Chapter 18 ~ Almost Heaven
Written by: Bill Sparks Posted on: January 6, 2017 Blog: GrowLead
Ok, this isn't anything spiritual and may actually be a little off, but think of who is writing this post... When I read, "Almost Heaven", the very next thing that came to my mind was "West Virginia." (If you need clarification, Google the phrase, "Almost Heaven, West Virginia" and click on the John Denver video.)
Ok, now that I have that out of my brain...
They say that confession is good for the soul, but in my business it's not always good for business. Here we go, please put aside your "following Jesus", "Sunday morning fired up sermon" and "REALLY", responses and take a deep breath.
MOST DAYS I DON'T FEEL HOMESICK FOR HEAVEN.
Now, I do feel a little tug on my heart that I am closer to heaven and when I was told that I had a cancerous tumor in my lung. It did come to mind that my troubles here on earth are just that, troubles. They don't define me, they only disturb me. I did think of seeing my dad again and let my mind wander as to how heaven might look. I wasn't planning on dying, I was just jarred into a reality that in the turn of a minute, life can take some amazingly crazy turns.

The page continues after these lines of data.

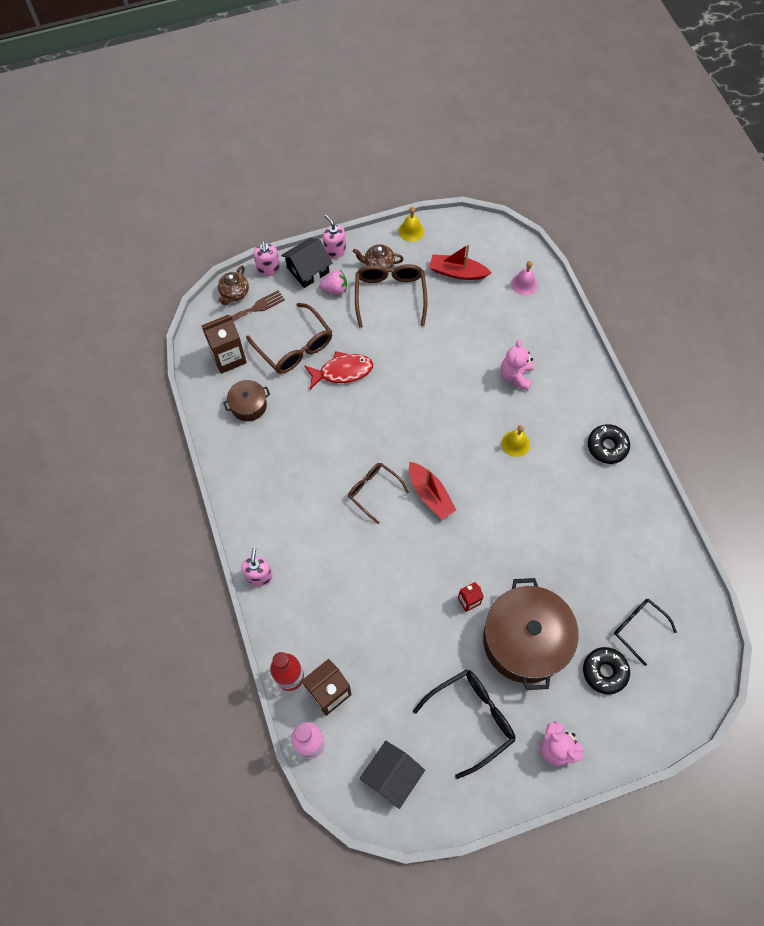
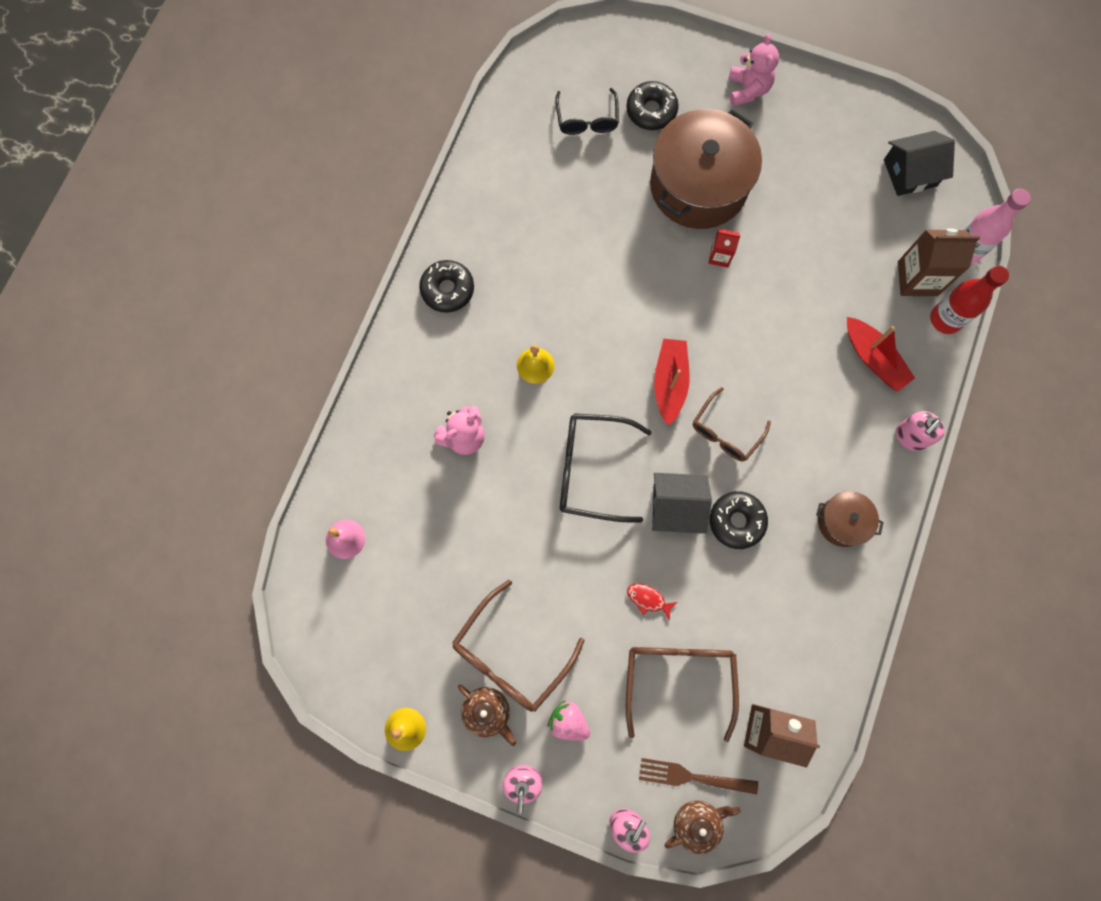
camera: 140 degrees left, 10 degrees up
(248, 405) = (788, 643): brown pot -> brown pot (842, 521)
(308, 270) = (579, 779): black house -> black house (676, 507)
(327, 446) = (736, 521): none -> black donut
(342, 371) = (648, 599): red fish -> red fish, size x0.52
(373, 491) = (725, 432): brown glasses -> brown glasses turned 45 degrees clockwise
(457, 272) = (405, 620): red boat -> red boat (873, 358)
(472, 718) = (802, 163): black glasses -> black glasses (591, 470)

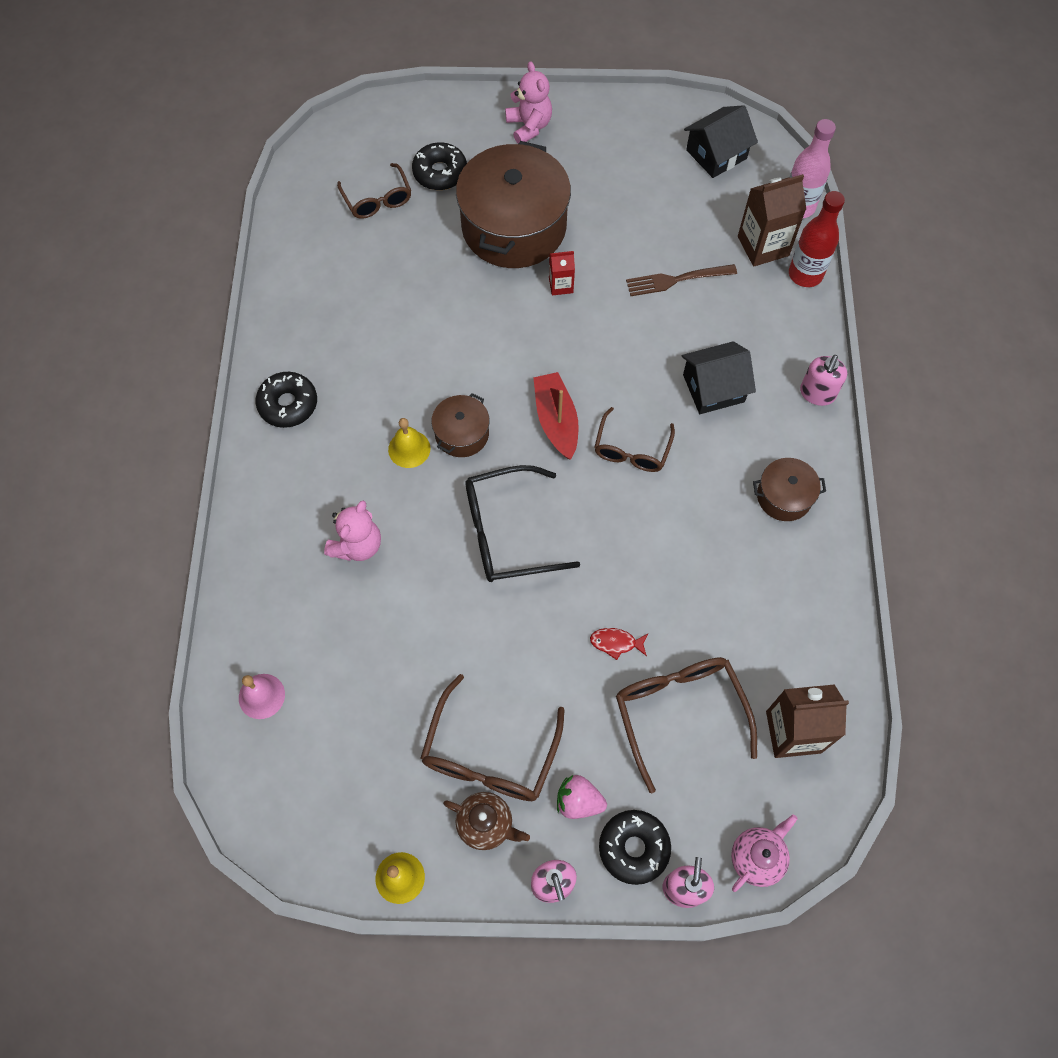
camera: 20 degrees left, 10 degrees down
(584, 367) = (462, 434): none -> brown pot
(587, 120) = (377, 200): black glasses -> brown glasses
(676, 507) = (609, 540): black house -> black house (713, 388)
(693, 777) = (734, 810): brown fork -> brown fork (677, 280)
(697, 822) = (757, 857): brown teapot -> pink teapot
(736, 521) = (677, 532): black donut -> black donut (633, 848)
(873, 358) = (751, 332): red boat -> none

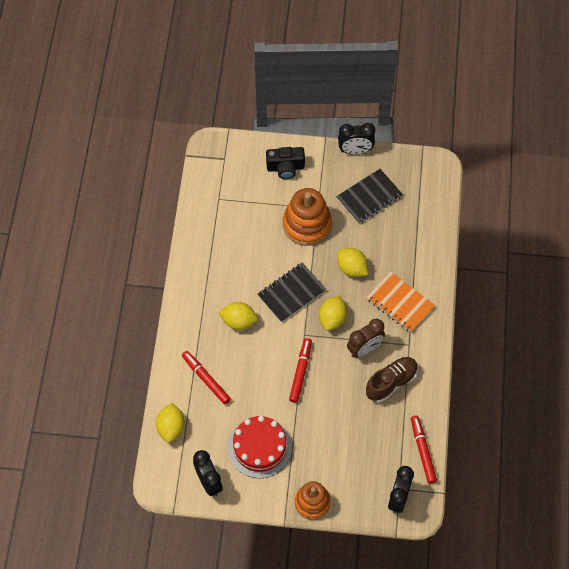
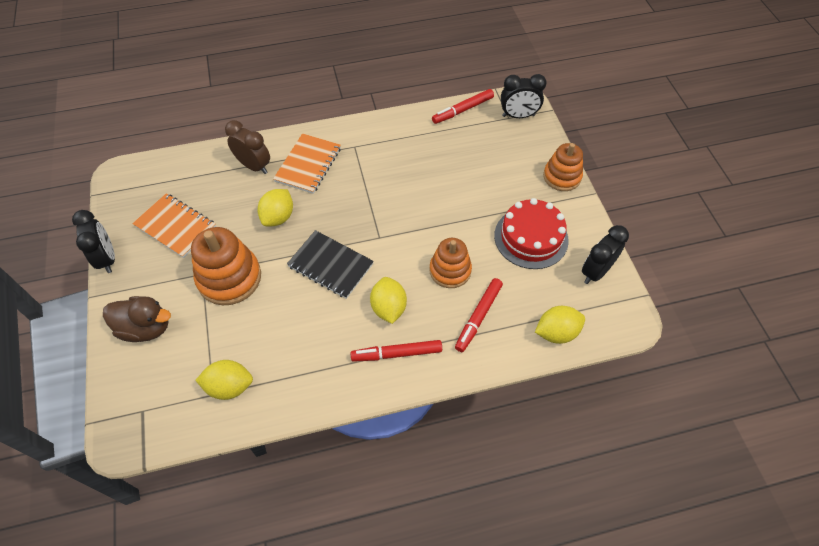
camera: 110 degrees left, 5 degrees down
(253, 375) = (450, 270): none -> orange stacking toy
(285, 168) = (146, 328): black camera -> brown duck
(300, 372) = (426, 227): red marker -> red marker (397, 354)
(332, 319) = (349, 217): yellow lemon -> yellow lemon (229, 386)
(364, 349) = (374, 180): brown clock -> brown clock (254, 166)
(369, 197) = (175, 226): black notebook -> orange notebook
(391, 382) = (403, 149): brown shoe -> none

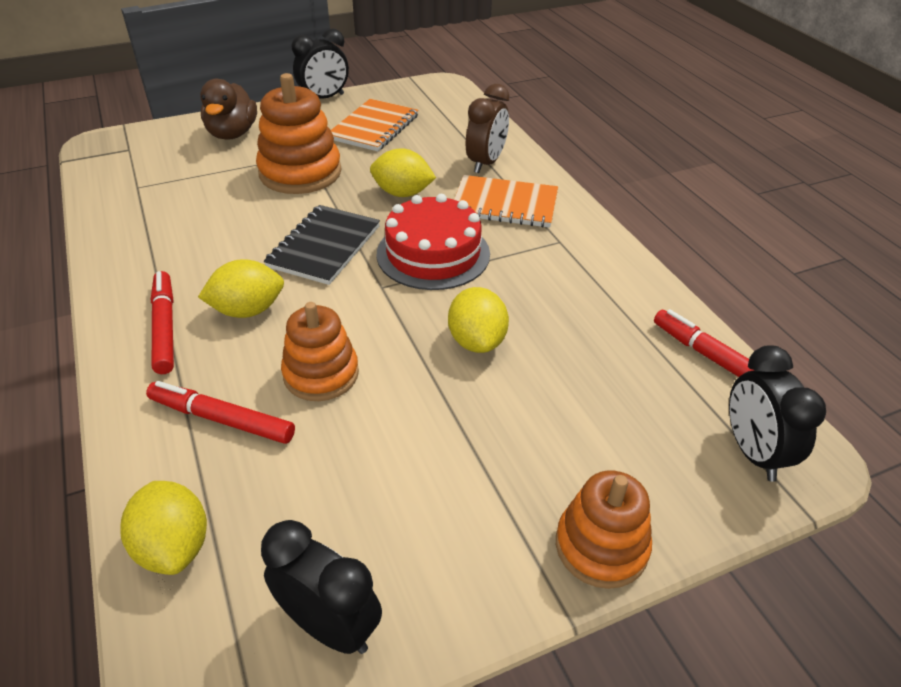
camera: 80 degrees right, 15 degrees down
(229, 386) = (144, 196): yellow lemon -> yellow lemon (477, 341)
(531, 237) = (411, 491): red cake -> red cake (433, 254)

But, since it's not cancer and I am not at home with an incision in my chest recuperating from surgery, it seems as if it has slowly slipped back into my "theology mind" and it is not invading my "here and now" mind. That alone is a confession some of you are wondering about as well. You may not have a gap between your "theology mind" and your "here and now mind", but I do. There are times when I don't understand God, and heaven is one of those areas where this gap can be the widest. I know the theology. I believe the theology. I embrace eternal life. I still wonder what in the world is going to happen when I take my last breath. I think about it a little more now that I have a few more seasoned years behind me.
I do take heart though. I am thankful that for as many years as I have been attending church, there has been talk of heaven. I have spoke to classes and congregations about it. My heart gets a little lighter and beats with a little more anticipation when I do. Afterall, I am not stupid, I know I will not last forever here. And I am thankful for the promise, the assurance and the security that God has proven himself over and over, so I will take what he says about heaven and trust that too.
The thought of not seeing my family, my wife and kids, grandkids, is one of the distractions (a good one I think) I have about dying and leaving for Heaven. God isn't cruel when he tells me that I am to love him more than these. He knows, we're gonna finish this race here. So... I focus on my "theology mind" a little more, as I have, my "here and now mind" seems to be following. But some days are better than others.
I still remember a line from the movie "Shadowlands", it is the story of C.S. Lewis and his wife Joy. She is dying of cancer, her body grows weaker by the minute. Joy turns to Jack (C.S. Lewis' nickname) and says, "You better be right about this thing (speaking of faith and heaven). I join Joy.... "you better be right about this thing." The scene below is after Joy dies, Jack's brother encourages him to talk to her son, this scene really brings the idea of how hard it is to believe sometimes.....
How about we close this post with some of the thoughts Max shares about this place beyond this place here...
~Homesickness is one of the burdens God doesn't mind if we carry.
~God has "set eternity in the hearts of men" (Eccles. 3:11). Down deep you know you are not home yet.
~The greatest calamityis not to feel far from home when you are, but to feel right at home when you are not. Don't quench, but rather, stir this longing for heaven.
~Aging is God's idea. It's one of the ways he keeps us headed homeward. We can't change the process, but we can change our attitude..
These are just a few of the statements I found to be encouraging, I wonder, what ones did you?